__Provided records__.

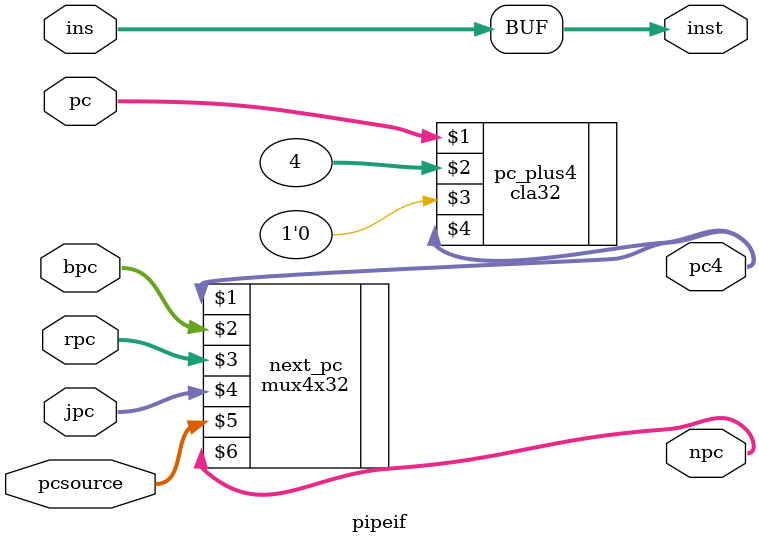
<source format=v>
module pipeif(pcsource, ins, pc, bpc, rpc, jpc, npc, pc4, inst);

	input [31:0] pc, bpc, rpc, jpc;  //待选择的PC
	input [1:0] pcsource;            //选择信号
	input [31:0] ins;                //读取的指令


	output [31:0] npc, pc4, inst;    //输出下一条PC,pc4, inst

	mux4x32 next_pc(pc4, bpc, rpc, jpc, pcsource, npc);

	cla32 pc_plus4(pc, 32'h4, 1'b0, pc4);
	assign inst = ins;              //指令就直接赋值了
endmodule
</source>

* * *

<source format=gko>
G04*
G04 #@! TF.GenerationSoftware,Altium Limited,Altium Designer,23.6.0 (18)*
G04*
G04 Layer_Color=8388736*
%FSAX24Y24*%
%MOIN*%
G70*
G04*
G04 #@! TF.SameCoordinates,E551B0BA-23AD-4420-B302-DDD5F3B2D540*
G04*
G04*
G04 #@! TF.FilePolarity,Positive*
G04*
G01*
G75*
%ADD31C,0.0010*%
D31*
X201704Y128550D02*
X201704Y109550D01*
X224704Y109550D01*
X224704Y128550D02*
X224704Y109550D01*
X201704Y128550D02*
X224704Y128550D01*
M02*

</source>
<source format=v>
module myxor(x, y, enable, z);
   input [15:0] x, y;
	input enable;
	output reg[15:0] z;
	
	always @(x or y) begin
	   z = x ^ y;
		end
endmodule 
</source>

__To do__.
Exactly how many lines in the material above mention the word "inst"? Give the number and nothing besides.

__Expected answer__.
3